Predicting the future is enticing—if only we could look inside a crystal ball and see what the future has in store. While a crystal ball can’t truly offer a future glimpse, a lot of people spend a lot of time looking forward and creating the technology vision of tomorrow. As you’ll see in this month’s cover story, we’ve gathered the thoughts of leaders on their vision for 2012.
What we won’t find are islands of data, CT slice wars or a need for data migration (IT systems will take care of that). Look for technology to fulfill enterprise-level demands; department decisions that contribute data to the overall enterprise. Healthcare enterprises will be investing in clinical IT, storage and archiving solutions (the latter two at reduced rates), as well as volumetric CT scanners (careful not to say multislice, we’re moving into the age of volume CT). If you eyed some of the latest and greatest CT systems rolling out at the recent RSNA meeting, you know that upcoming generations of scanners will be more adaptive, bring spatial and temporal resolution gains, provide more data elements faster, and use less contrast media. Significant radiation dose cuts are a sure bet.

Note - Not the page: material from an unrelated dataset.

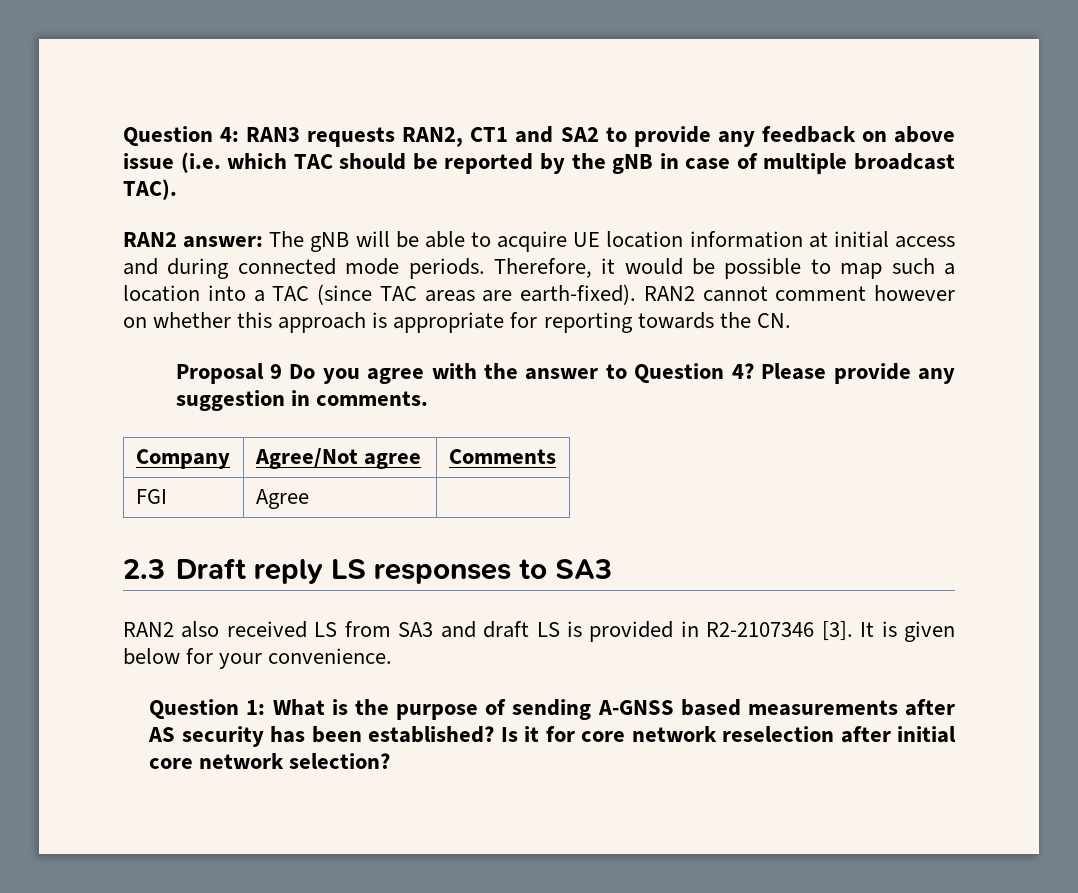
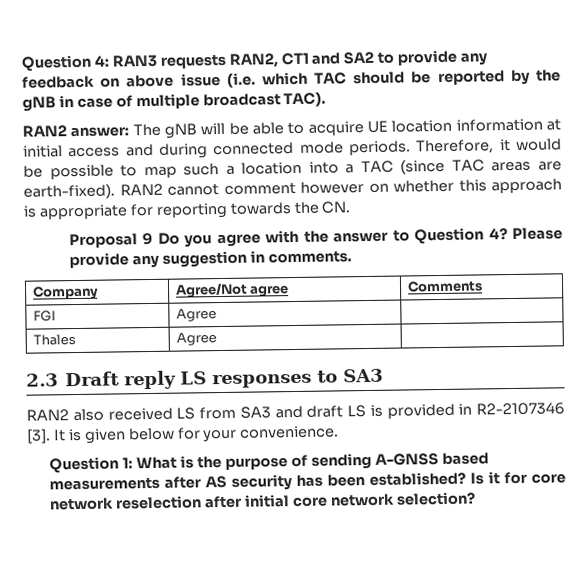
(309, 499) none -> [32,334,76,346] [175,332,217,346] // Thales | Agree |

So how will radiologists and other specialists view the growing data sets of upwards of 10,000 images? Rules-based, anticipatory automation software will organize images more intuitively on larger PACS screens. Keyboards and mice will be optional for image navigation. Lab values, waveforms, a wide variety of images such as pathology, ENT and GI, and detailed reports will be intuitively displayed on multi-touch screens.
With the radiologist as diagnostic consultant, workflow optimization is king. Value and differentiation come from imaging excellence, subspecialization of reads, reports that are structured, detailed and easy-to-use and quick communication (and confirmation) of results and availability for collaboration via multiple means. Server technology will make the image transfer burden invisible and all image manipulation and viewing tools will be available anywhere. Think thin-client and intuitive interplay with diagnostician and image. Advanced visualization applications will expand, too, into areas such as GI, vascular imaging, surgery and trauma, while longitudinal software will allow disease and cancer therapy monitoring over time. Computer-aided detection also will play a larger role, lending a helping hand in colon, prostate and even musculoskeletal and body imaging.
Simplification of information display and design will drive speed, institutional knowledge, and we hope, improve quality of care for us all.